* [WHAT NEEDS TO BE DONE] In the records below, find the lines that include the string "protein" and report how many there are, nothing else.

*** Opening of EXTRACTED MATERIAL ***

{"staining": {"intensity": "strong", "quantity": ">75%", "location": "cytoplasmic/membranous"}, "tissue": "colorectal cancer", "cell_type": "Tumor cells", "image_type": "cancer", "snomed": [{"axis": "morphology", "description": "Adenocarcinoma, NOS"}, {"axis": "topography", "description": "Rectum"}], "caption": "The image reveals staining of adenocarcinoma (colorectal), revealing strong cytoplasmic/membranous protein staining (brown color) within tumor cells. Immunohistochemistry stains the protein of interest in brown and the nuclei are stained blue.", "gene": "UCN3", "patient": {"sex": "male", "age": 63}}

*** Close of EXTRACTED MATERIAL ***
*** Opening of EXTRACTED MATERIAL ***

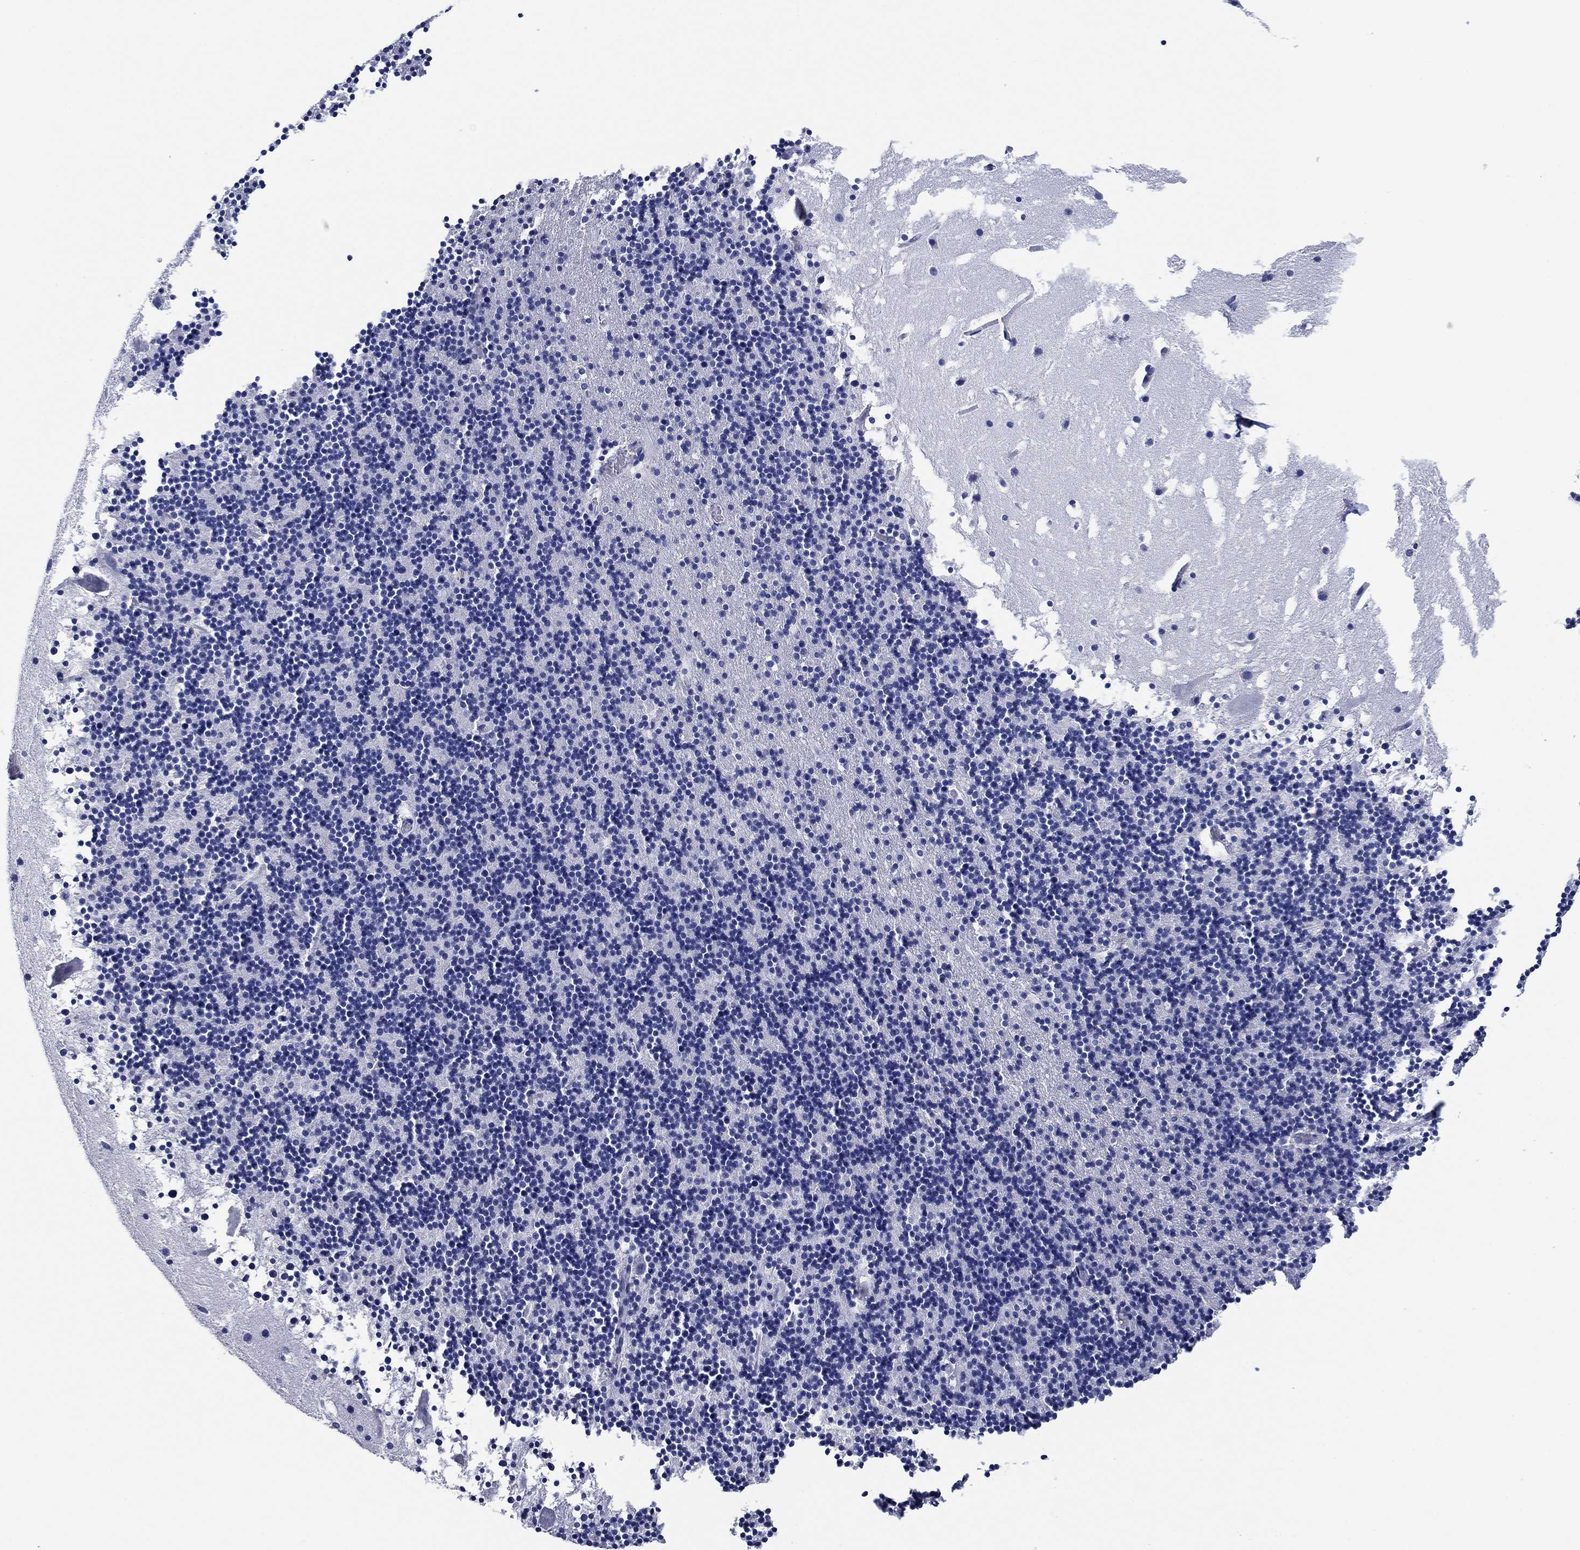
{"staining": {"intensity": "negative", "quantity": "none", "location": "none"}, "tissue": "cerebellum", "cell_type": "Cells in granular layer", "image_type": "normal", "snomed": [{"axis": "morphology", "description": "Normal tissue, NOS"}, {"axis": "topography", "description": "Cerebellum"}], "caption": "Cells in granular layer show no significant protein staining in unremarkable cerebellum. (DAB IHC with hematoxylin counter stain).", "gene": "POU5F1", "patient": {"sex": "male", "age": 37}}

*** Close of EXTRACTED MATERIAL ***
*** Opening of EXTRACTED MATERIAL ***

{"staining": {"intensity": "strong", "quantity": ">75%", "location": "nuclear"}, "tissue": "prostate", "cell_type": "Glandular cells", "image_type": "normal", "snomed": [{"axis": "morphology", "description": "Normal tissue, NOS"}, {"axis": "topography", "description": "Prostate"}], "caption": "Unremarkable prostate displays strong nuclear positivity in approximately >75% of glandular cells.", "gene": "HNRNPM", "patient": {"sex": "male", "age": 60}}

*** Close of EXTRACTED MATERIAL ***

* [ANSWER SPACE] 2